By Steve Savage
Mobility RV Service
In a week’s time I received an email and a campsite visitor, both of whom wanted to discuss quality control. The email was from a reader who wanted to know who made the best RV.
My answer is always the same: The best quality control is generally found with RVs from small manufacturers — make that, very small volume manufacturers, usually accompanied by price tags to match their quality control. They are not perfect, but at least with those you might have a fighting chance.
If the question is intended to ferret out the best from large manufacturers — Thor, Forest River, Heartland, etc. — here we go again. In my opinion, quality control is so variable that buying based on brand name and counting on finding a quality product is simply an impossibility. Yes, they all make some good RVs, but they also make some which are a nightmare for their owners. Again in my opinion, warranty coverage is no better from one than from another. Search the Internet for the model of your choice and add “complaints” to the search bar and you will see what I mean. Those complaints also match my experience as a technician.
My campsite visitor wanted to simply vent about the problems he had with his own unit, which he purchased new. In his opinion, such poor quality control was, in his words, “unethical” — an opinion I hear often. What he wanted to know is why things are the way they are, and I think the answer to that question is simple: Sales are going great guns. New RVs are rolling out the doors in record numbers. People continue to buy them while readily acknowledging they will have problems. It is analogous to purchasing a car and expecting the tires to go flat and windshield to leak water.

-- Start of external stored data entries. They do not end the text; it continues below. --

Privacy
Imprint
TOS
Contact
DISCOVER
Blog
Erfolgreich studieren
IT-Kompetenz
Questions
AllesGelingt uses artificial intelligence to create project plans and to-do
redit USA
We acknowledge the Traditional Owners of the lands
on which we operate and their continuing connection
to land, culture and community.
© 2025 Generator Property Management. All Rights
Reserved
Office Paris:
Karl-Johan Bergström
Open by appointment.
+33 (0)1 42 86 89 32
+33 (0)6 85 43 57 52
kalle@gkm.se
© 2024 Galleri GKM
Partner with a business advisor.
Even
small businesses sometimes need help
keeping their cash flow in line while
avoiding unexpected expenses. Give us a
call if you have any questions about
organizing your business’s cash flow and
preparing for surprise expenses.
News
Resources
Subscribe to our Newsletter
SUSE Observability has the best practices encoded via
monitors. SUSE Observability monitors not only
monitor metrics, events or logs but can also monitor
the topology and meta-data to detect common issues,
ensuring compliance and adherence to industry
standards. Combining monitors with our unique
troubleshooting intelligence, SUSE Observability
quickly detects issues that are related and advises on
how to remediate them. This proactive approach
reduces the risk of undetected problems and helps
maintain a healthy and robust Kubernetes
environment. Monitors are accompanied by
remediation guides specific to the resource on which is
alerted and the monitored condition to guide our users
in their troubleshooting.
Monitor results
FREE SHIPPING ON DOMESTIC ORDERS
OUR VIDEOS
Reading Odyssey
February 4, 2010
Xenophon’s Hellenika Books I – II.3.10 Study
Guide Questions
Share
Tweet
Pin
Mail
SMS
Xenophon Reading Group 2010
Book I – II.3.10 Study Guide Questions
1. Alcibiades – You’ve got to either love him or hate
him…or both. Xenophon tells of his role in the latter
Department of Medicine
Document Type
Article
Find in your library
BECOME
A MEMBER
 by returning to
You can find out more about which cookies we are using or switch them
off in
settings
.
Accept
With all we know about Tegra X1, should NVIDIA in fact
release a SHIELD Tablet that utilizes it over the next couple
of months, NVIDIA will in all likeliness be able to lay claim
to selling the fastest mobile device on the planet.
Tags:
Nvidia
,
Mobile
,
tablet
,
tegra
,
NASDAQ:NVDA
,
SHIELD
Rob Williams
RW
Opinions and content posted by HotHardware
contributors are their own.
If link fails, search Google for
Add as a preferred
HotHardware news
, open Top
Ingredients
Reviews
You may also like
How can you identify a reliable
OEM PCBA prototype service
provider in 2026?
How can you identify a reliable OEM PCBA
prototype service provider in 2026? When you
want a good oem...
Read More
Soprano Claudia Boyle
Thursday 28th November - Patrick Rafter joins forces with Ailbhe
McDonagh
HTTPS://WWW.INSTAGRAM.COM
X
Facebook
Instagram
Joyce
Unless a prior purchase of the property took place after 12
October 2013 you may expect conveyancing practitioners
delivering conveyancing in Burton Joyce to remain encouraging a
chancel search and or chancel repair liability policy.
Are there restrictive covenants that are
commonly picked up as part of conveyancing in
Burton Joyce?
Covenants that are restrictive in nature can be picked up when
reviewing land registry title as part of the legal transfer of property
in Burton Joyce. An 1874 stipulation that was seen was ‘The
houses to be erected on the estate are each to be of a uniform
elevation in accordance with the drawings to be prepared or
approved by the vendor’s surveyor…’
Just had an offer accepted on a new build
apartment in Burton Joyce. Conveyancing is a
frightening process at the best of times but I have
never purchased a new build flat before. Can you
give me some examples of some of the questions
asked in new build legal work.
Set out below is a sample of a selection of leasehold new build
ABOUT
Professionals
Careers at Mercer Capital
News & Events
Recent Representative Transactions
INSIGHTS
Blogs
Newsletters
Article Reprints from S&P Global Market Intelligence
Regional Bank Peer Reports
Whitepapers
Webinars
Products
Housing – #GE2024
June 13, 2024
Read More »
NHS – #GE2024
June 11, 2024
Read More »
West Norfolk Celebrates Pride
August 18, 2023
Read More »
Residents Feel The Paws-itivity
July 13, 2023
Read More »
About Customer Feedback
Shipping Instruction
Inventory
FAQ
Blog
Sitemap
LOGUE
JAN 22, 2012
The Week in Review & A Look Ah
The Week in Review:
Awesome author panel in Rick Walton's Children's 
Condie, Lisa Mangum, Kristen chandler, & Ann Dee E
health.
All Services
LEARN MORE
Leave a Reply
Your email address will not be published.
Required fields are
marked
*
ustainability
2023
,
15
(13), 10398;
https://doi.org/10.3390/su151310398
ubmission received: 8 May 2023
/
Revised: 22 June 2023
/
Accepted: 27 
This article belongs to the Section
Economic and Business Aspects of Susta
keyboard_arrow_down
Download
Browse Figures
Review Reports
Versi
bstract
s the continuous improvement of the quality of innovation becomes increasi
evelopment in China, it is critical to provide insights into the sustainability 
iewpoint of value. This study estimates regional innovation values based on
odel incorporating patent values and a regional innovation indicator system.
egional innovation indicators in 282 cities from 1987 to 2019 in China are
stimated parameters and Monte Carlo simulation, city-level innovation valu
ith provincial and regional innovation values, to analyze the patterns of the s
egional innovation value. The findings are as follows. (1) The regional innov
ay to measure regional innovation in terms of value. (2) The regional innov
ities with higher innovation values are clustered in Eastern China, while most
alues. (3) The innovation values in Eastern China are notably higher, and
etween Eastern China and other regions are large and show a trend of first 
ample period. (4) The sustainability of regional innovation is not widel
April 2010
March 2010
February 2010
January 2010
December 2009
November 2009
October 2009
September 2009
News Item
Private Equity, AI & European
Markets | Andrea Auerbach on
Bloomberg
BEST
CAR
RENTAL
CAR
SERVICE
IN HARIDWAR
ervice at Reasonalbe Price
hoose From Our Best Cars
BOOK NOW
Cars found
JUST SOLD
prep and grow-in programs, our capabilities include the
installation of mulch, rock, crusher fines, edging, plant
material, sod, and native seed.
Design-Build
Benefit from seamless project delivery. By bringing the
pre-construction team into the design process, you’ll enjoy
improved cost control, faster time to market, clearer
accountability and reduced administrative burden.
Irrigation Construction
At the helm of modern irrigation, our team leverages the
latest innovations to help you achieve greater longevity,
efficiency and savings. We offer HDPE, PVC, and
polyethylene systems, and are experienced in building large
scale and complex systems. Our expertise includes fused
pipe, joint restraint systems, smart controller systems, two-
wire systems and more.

So here is where RV buyers are stuck. RVing is fun. People like to RV. My wife and I live to RV. We both grew up in RVing families and have been RVing almost our entire lives. In order to RV, people need an RV. Now think back to the years before Toyota dealerships were not on every street corner and we were forced to buy products from GM, Ford and Chrysler. Remember what quality control was like: No one thought in terms of owning a car for a couple of hundred thousand miles. Then Japanese manufacturers came onto the scene and the American manufacturers had to follow suit, and now we all can own a car for years and enjoy relatively problem-free ownership.
Where it gets hazy is RV buyers mistakenly believe owning an RV is like owning a modern day automobile when, in reality, it’s like owning a car made in the ’50s or, worse yet, an automobile of English persuasion made in the ’50s. They could be great fun, but keeping them on the road was a challenge.
Could the RV industry be transformed? Certainly — all it would take is a manufacturer willing to do the same thing the Japanese manufacturers did when they began selling in the United States: Build a quality product with a five-year guarantee on the box, no roof leaks, no slide leaks, no sidewall delamination. Toss in a dose of fixtures that match the quality found in most of our homes, and tires that last as long as those on our cars and trucks.
In order to keep the costs down, dispense with the five flat screens and stick with the stuff that works and is simple to repair. Do folks really need to have the ability to turn their water heater on or roll up their awnings with their cell phones? I think not. What the RV industry really needs is a Toyota Camry!